Salceda: Close Subic Port, amass import documents, and purge personnel is rampant smuggling persists

January 7th, 2023

House Ways and Means Chair Joey Sarte Salceda (Albay, 2nd district) says that “unless Subic Port cleans up its act, we should seriously consider just closing the whole thing down for now, embargoing the import documents, and purging personnel.”

The House tax chair made the statement in response to recent incidents of agricultural smuggling in the port. At least four seizures of smuggled agricultural products were made in Subic in December alone. Some 7000 MT of smuggled sugar was also intercepted in Subic in August. 

“The brazenness – it wouldn’t happen if the smugglers aren’t confident they have conspirators in the ports,” Salceda said.

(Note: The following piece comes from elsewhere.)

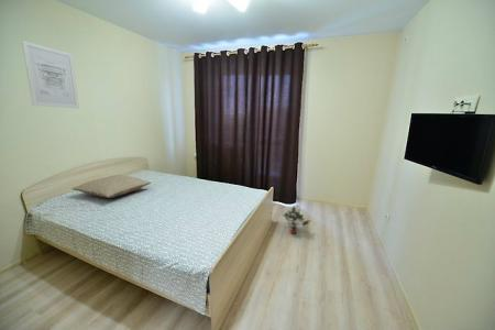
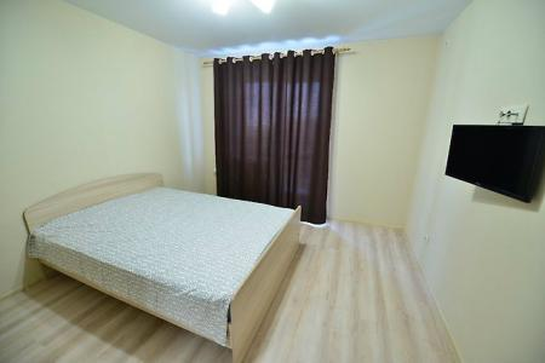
- potted plant [282,206,311,235]
- wall art [21,40,80,110]
- pillow [72,174,152,199]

Salceda adds that his committee’s investigations into tobacco and petroleum smuggling in March 2021, and on agricultural smuggling in April 2022 also pointed to Subic as a major conduit and hub for smuggling in the country.

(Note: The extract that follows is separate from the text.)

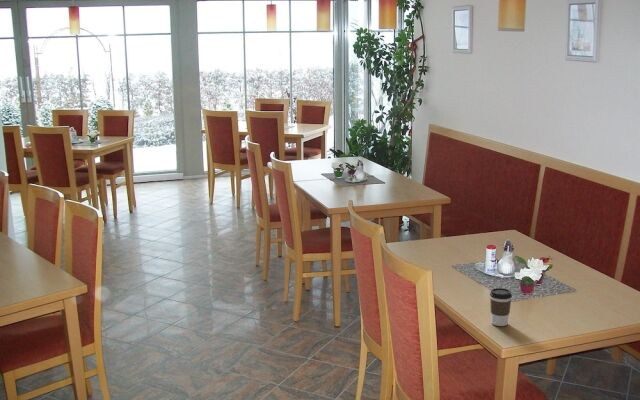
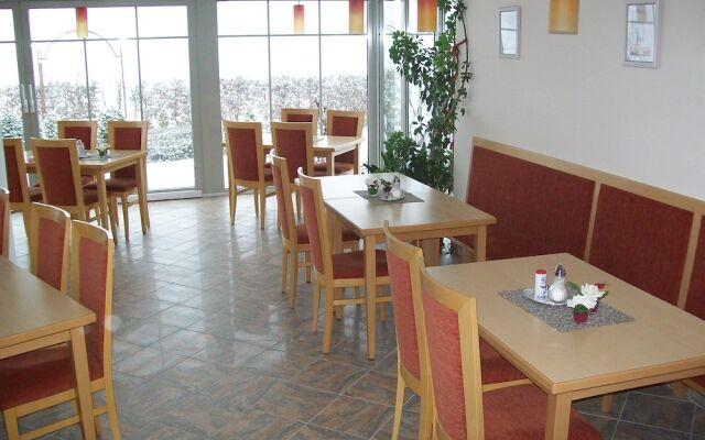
- coffee cup [489,287,513,327]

“Even with petroleum smuggling, Subic always figures,” Salceda remarked.

Salceda adds that the committee’s investigation into abuse of customs bonded warehouses in June 2020 pointed to Subic Port as a frequent channel.

“Basically, it’s the motherlode of smuggling in the country. We hit Subic smuggling hard, and we will see improvements in the fight against smuggling.”

Salceda said that the House Committee on Ways and Means will focus its efforts on agricultural smuggling and non-payment of excise taxes on imported products. 

“Definitely, a clean sweep, a nuclear option for Subic Port, should be on the table.”

Salceda cited the “hardline approach” to Boracay rehabilitation as “what might be necessary to clean up Subic of the ecosystem of corruption.”

“It won’t be just a management change. Even an angel placed atop Subic Port’s management would struggle to rein in the corruption,” Salceda said.

Three points on customs enforcement

Salceda says that he expects a minimum of “three points” for customs enforcement during the first quarter of 2023.

First, Salceda says, he wants a task force of government lawyers to file strong cases of economic sabotage against key agricultural smugglers.

Second, Salceda believes that the Department of Finance should revitalize the “Run After The Smugglers” or RATS program.

Third, Salceda hopes that President Marcos will reinforce the creation of the government task force on economic intelligence through an Executive Order, or the agencies will issue a Joint Memorandum Circular on the matter.

“It’s the minimum the committee will expect of the customs enforcement agencies. Otherwise, nuclear options such as closing down smuggling havens will continue to be on the table.”